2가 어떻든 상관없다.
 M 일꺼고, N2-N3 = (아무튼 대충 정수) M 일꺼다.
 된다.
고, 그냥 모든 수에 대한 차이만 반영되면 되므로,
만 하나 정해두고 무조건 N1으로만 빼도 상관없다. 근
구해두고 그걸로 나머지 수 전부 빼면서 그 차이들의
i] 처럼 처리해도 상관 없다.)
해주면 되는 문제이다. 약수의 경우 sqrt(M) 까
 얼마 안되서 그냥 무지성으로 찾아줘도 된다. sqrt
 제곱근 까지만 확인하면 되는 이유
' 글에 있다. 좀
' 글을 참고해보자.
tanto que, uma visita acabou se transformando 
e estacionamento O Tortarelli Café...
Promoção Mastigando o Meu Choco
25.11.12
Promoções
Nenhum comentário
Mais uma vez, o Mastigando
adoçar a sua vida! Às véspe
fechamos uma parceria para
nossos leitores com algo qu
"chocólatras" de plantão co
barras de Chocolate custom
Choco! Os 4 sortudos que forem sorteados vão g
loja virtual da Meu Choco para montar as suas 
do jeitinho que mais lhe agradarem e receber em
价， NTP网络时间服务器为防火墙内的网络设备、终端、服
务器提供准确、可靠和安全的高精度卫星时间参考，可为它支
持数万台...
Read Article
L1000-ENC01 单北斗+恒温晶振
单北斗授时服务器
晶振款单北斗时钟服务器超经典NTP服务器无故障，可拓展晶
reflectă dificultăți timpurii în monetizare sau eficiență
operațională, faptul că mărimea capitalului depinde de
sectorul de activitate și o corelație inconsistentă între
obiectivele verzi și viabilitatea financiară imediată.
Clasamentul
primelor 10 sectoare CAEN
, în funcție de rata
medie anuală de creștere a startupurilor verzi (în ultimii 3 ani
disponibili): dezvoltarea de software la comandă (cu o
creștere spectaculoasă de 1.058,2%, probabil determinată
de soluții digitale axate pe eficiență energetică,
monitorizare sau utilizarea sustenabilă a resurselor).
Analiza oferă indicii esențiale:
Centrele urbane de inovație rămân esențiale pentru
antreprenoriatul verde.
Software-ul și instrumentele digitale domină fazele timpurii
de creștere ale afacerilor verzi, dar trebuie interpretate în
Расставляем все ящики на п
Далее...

----------------------------------------

— Task to carry out —
Copy out, word for word, the part of the entries above that begins at the line with "tanto que, uma" and ends at the line with "Software-ul și instrumentele", including both.

— Solution below —
tanto que, uma visita acabou se transformando 
e estacionamento O Tortarelli Café...
Promoção Mastigando o Meu Choco
25.11.12
Promoções
Nenhum comentário
Mais uma vez, o Mastigando
adoçar a sua vida! Às véspe
fechamos uma parceria para
nossos leitores com algo qu
"chocólatras" de plantão co
barras de Chocolate custom
Choco! Os 4 sortudos que forem sorteados vão g
loja virtual da Meu Choco para montar as suas 
do jeitinho que mais lhe agradarem e receber em
价， NTP网络时间服务器为防火墙内的网络设备、终端、服
务器提供准确、可靠和安全的高精度卫星时间参考，可为它支
持数万台...
Read Article
L1000-ENC01 单北斗+恒温晶振
单北斗授时服务器
晶振款单北斗时钟服务器超经典NTP服务器无故障，可拓展晶
reflectă dificultăți timpurii în monetizare sau eficiență
operațională, faptul că mărimea capitalului depinde de
sectorul de activitate și o corelație inconsistentă între
obiectivele verzi și viabilitatea financiară imediată.
Clasamentul
primelor 10 sectoare CAEN
, în funcție de rata
medie anuală de creștere a startupurilor verzi (în ultimii 3 ani
disponibili): dezvoltarea de software la comandă (cu o
creștere spectaculoasă de 1.058,2%, probabil determinată
de soluții digitale axate pe eficiență energetică,
monitorizare sau utilizarea sustenabilă a resurselor).
Analiza oferă indicii esențiale:
Centrele urbane de inovație rămân esențiale pentru
antreprenoriatul verde.
Software-ul și instrumentele digitale domină fazele timpurii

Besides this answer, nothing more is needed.